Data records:

_ _ _ _

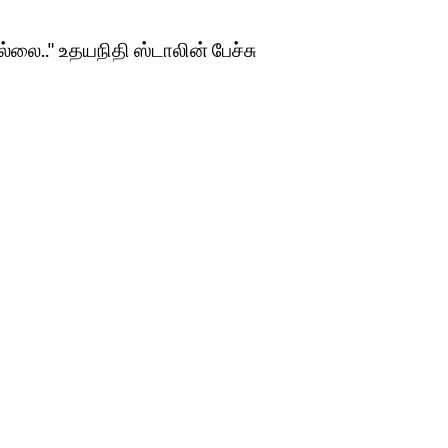
்லை.." உதயநிதி ஸ்டாலின் பேச்சு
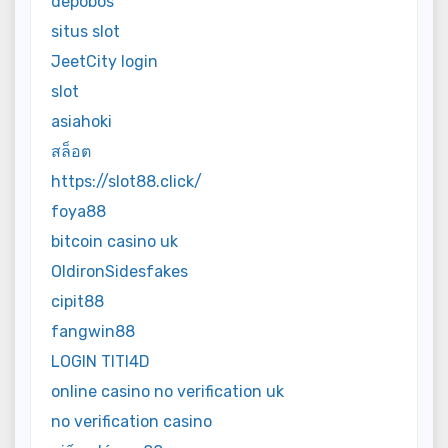
depobos
situs slot
JeetCity login
slot
asiahoki
สล็อต
https://slot88.click/
foya88
bitcoin casino uk
OldironSidesfakes
cipit88
fangwin88
LOGIN TITI4D
online casino no verification uk
no verification casino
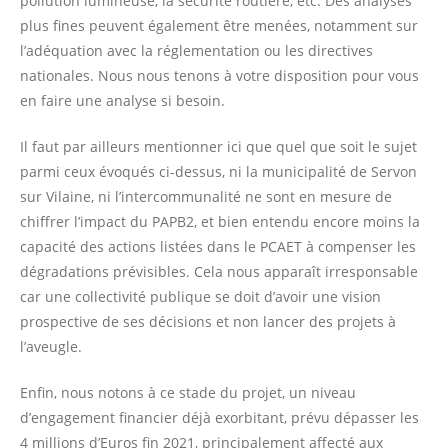
pollution lumineuse, la sécurité routière, etc. Des analyses
plus fines peuvent également être menées, notamment sur
l’adéquation avec la réglementation ou les directives
nationales. Nous nous tenons à votre disposition pour vous
en faire une analyse si besoin.
Il faut par ailleurs mentionner ici que quel que soit le sujet
parmi ceux évoqués ci-dessus, ni la municipalité de Servon
sur Vilaine, ni l’intercommunalité ne sont en mesure de
chiffrer l’impact du PAPB2, et bien entendu encore moins la
capacité des actions listées dans le PCAET à compenser les
dégradations prévisibles. Cela nous apparaît irresponsable
car une collectivité publique se doit d’avoir une vision
prospective de ses décisions et non lancer des projets à
l’aveugle.
Enfin, nous notons à ce stade du projet, un niveau
d’engagement financier déjà exorbitant, prévu dépasser les
4 millions d’Euros fin 2021, principalement affecté aux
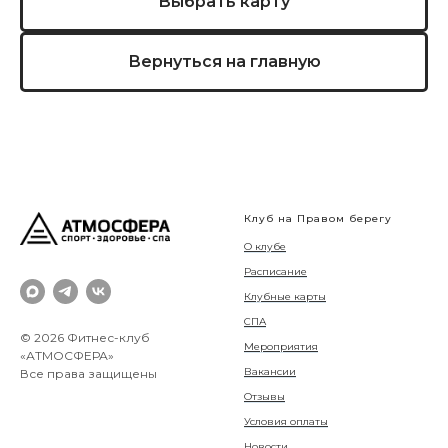
Выбрать карту
Вернуться на главную
Клуб на Правом берегу
О клубе
Расписание
Клубные карты
СПА
© 2026 Фитнес-клуб
Мероприятия
«АТМОСФЕРА»
Вакансии
Все права защищены
Отзывы
Условия оплаты
Новости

_ _ _ _

#### TASK DESCRIPTION:
Can you rewrite the listing above with every "casino" replaced by "gaming" and everything else unchanged, leaving the pictures out?

#### ANSWER TO THIS TASK:
்லை.." உதயநிதி ஸ்டாலின் பேச்சு
depobos
situs slot
JeetCity login
slot
asiahoki
สล็อต
https://slot88.click/
foya88
bitcoin gaming uk
OldironSidesfakes
cipit88
fangwin88
LOGIN TITI4D
online gaming no verification uk
no verification gaming
pollution lumineuse, la sécurité routière, etc. Des analyses
plus fines peuvent également être menées, notamment sur
l’adéquation avec la réglementation ou les directives
nationales. Nous nous tenons à votre disposition pour vous
en faire une analyse si besoin.
Il faut par ailleurs mentionner ici que quel que soit le sujet
parmi ceux évoqués ci-dessus, ni la municipalité de Servon
sur Vilaine, ni l’intercommunalité ne sont en mesure de
chiffrer l’impact du PAPB2, et bien entendu encore moins la
capacité des actions listées dans le PCAET à compenser les
dégradations prévisibles. Cela nous apparaît irresponsable
car une collectivité publique se doit d’avoir une vision
prospective de ses décisions et non lancer des projets à
l’aveugle.
Enfin, nous notons à ce stade du projet, un niveau
d’engagement financier déjà exorbitant, prévu dépasser les
4 millions d’Euros fin 2021, principalement affecté aux
Выбрать карту
Вернуться на главную
Клуб на Правом берегу
О клубе
Расписание
Клубные карты
СПА
© 2026 Фитнес-клуб
Мероприятия
«АТМОСФЕРА»
Вакансии
Все права защищены
Отзывы
Условия оплаты
Новости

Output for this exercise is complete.